Ruud Minnebraueker can’t stop looking for new business ideas. After 22 years working in local government as an IT technician in the Netherlands, he is now showing his true entrepreneurial spirit – in Sweden. What started with a dream of owning a holiday home to escape the city is set to grow into a nationwide franchise business.     
The holiday home turned out to be the first step along the road to a profitable business venture. “We didn’t plan it that way, but after travelling back and forth to Sweden for holidays for three years, my wife and I decided we wanted to move to Sweden permanently. We went the classic tourist-cum-migrant worker route and bought a guest house in the Swedish countryside with a charming restaurant,” says Ruud.
Ruud’s theory is that most people who decide to move to the country where they have been tourists will look for jobs in the tourism sector when setting up a business. And that’s exactly what he did. 
“It was a great experience and a lot of work.” Some years later, after getting to know Swedish society better, Ruud had an even better idea: “I noticed that there were very few shops specialised in selling ink for printers in Sweden. On the Internet the competition was – and is – fierce, but specialist local shops selling ink and providing IT knowhow were in short supply – that was my business idea.”

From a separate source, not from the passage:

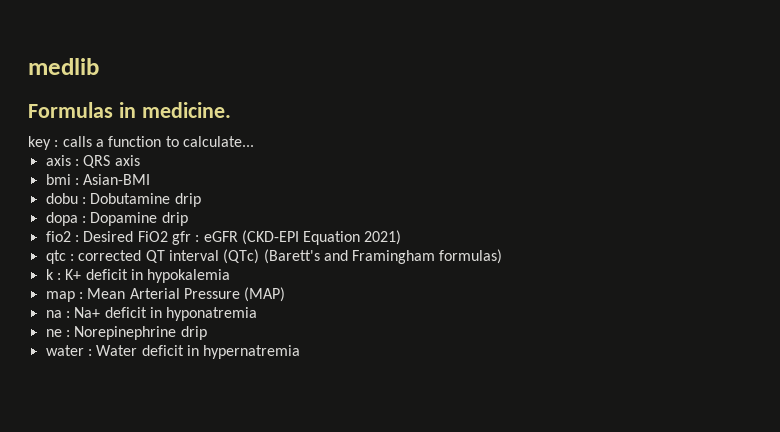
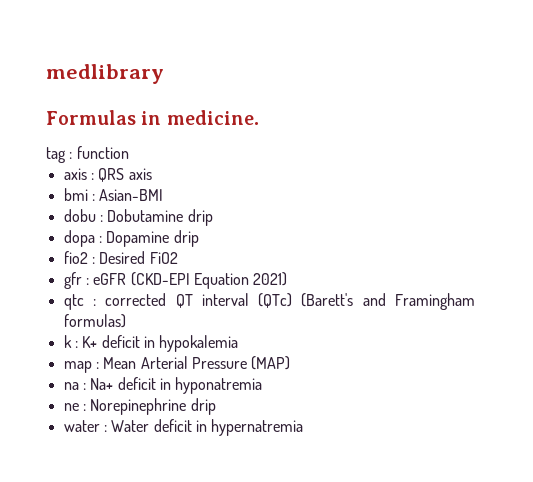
[28,58,99,75] medlib -> [46,64,164,84] medlibrary
[28,136,104,150] key : calls a -> [46,147,73,163] tag :
[165,136,254,147] to calculate... -> (129, 152) none
(168, 236) none -> (178, 258) //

The idea has turned into a successful business venture. After starting with one shop in a small village, Ruud, his family and his business partner have now moved to Linköping in Sweden where their shop “Refillbutiken” is flourishing.
But the story doesn’t stop there. Ruud and his business partner recently went to the Netherlands to participate in “Nordic Working”, a job and information fair organised by EURES in Assen, the Netherlands, in May 2011. “We want to expand this concept further and open more shops in other parts of Sweden. So we’re looking for the right people who would be interested in starting a new franchise business. From Nordic Working we already have a few names of people to contact. We want to find someone who is looking to make the move to a new country and who is willing to skip one step in the integration process – namely running a hotel, restaurant or a camp site,” says Ruud with a smile.